To view the status of extraction, go to Metadata Extraction > Job History on the Settings page of your amazon S3 OCF file system source. The Extraction job status table is displayed.
The Extraction job status table logs the following status:
Did Not Start - Indicates that the metadata extraction did not start due to configuration or other issues.
Succeeded - Indicates that the extraction was successful.
Partial Success - Indicates that the extraction was successful with warnings. If Alation fails to extract some of the objects during the metadata extraction process, it skips them and proceeds with the extraction process, resulting in partial success.
Skipped - Indicates that the job was skipped as the previous extraction job was not completed.
Failed - Indicates that the extraction failed with errors.
Click the View Details link to view a detailed report of metadata extraction. If there are errors, the Job errors table displays the error category, error message, and a hint (ways to resolve the issue). Follow the instructions under the Hints column to resolve the error.
In some cases, the Generate Error Report link is displayed above the Job errors table. Click the Generate Error Report link to generate an archive (.zip) containing CSV files for different error categories, such as Data and Connection errors. Click Download Error Report to download the files.
Run Column Extraction¶
Important
With Alation version 2024.1.2 or newer and Amazon S3 OCF connector version 3.9.2 or newer, Alation has introduced a separate tab for running column extraction under Metadata Extraction.
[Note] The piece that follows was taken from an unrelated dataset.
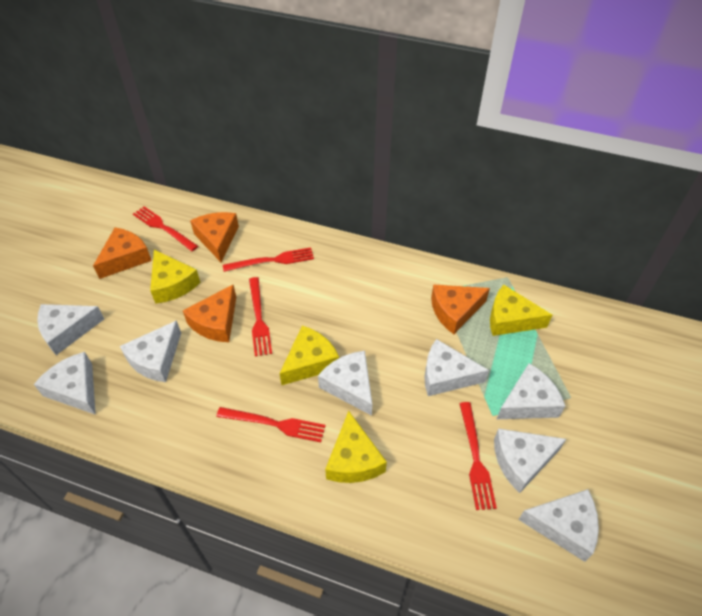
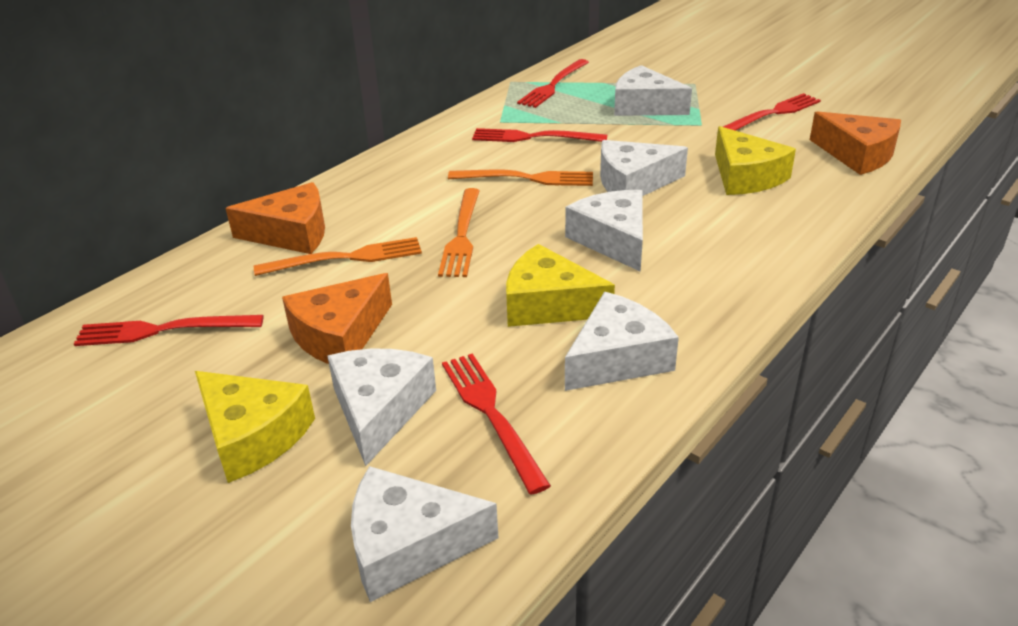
orange cheese: 4 -> 3
orange fork: 0 -> 3
white cheese: 8 -> 6
yellow cheese: 4 -> 3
After you successfully complete the Metadata Extraction, you can additionally extract the column information for CSV, PSV, TSV, and Parquet files already cataloged in Alation. Column extraction enables file sampling.
Note
This is optional. Ensure that the MDE is successfully completed and at least one bucket is successfully cataloged before performing column extraction.
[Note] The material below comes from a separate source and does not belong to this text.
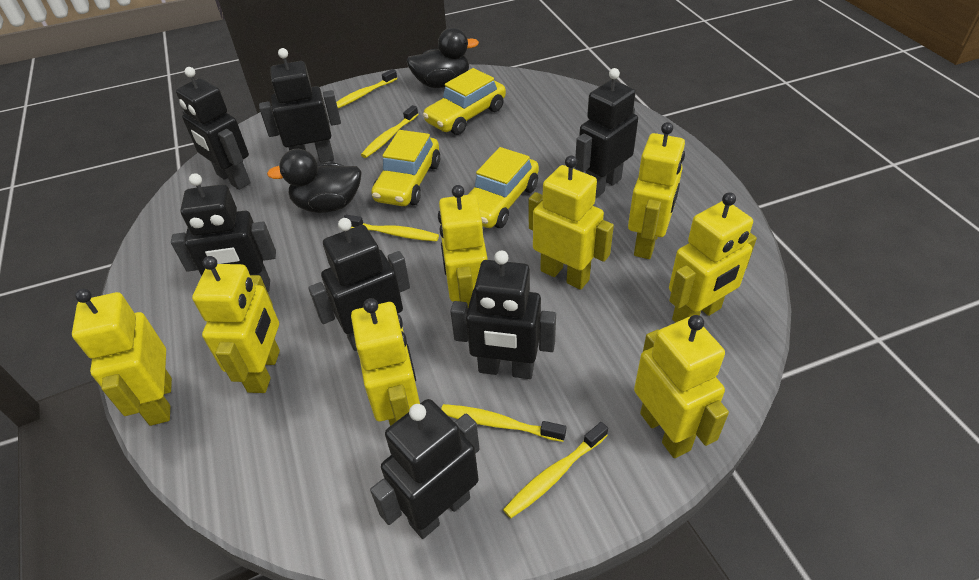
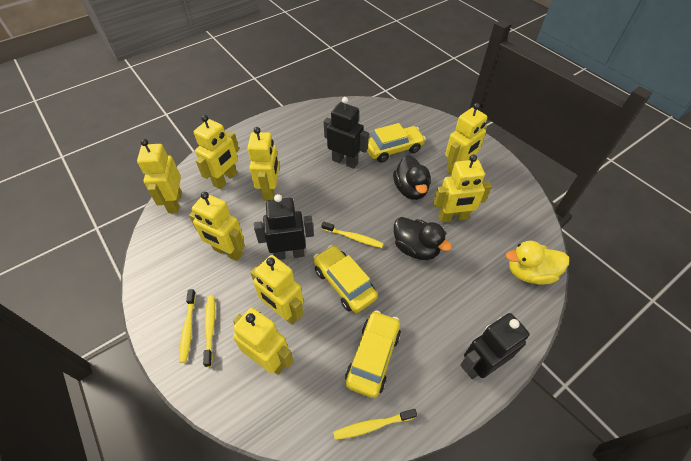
black robot: 7 -> 3
yellow duck: 0 -> 1
yellow toothbrush: 5 -> 4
A column extraction job extracts and catalogs column headers found in semi-structured file formats, such as Parquet, CSV, PSV, and TSV.
Important
Column extraction is a time consuming operation due to the nature of processing as it involves reading individual files.
To run column extraction, perform these steps:
On the Settings page of your Amazon S3 file system source, go to the Metadata Extraction > Column Extraction tab.
Select the cataloged buckets for column extraction.
Toggle Enable advanced settings to add filters. For more information, see Select Buckets Using Filters.
To avoid extraction of all the cataloged buckets, select at least one bucket.
Provide the following additional configuration:
Parameter
Description
CSV File Delimiter
Select the CSV file delimiter within all the CSV files in the file system source from the dropdown. The default delimiter value is COMMA.
Use Schema Path Pattern
Turn on the Use Schema Path Pattern toggle to extract columns only at the folder level.
When the Use Schema Path Pattern is turned on, the Column extraction job does not match any individual CSV, PSV, TSV, or Parquet files. It will only match the files which are valid for given schema path pattern.
Schema Path Pattern
Provide the Schema Path Pattern for schema extraction. For more information, refer to Schema Path Pattern.
Click Save.
Click Run column extraction.
You can view the status of column extraction in the Extraction job status table under the Job History tab.
Column Extraction Limitation¶
Columns are deleted as part of metadata extraction (MDE) when the Keep the catalog synchronized with the current selection of buckets checkbox is enabled and the parent file or folder of that column is removed.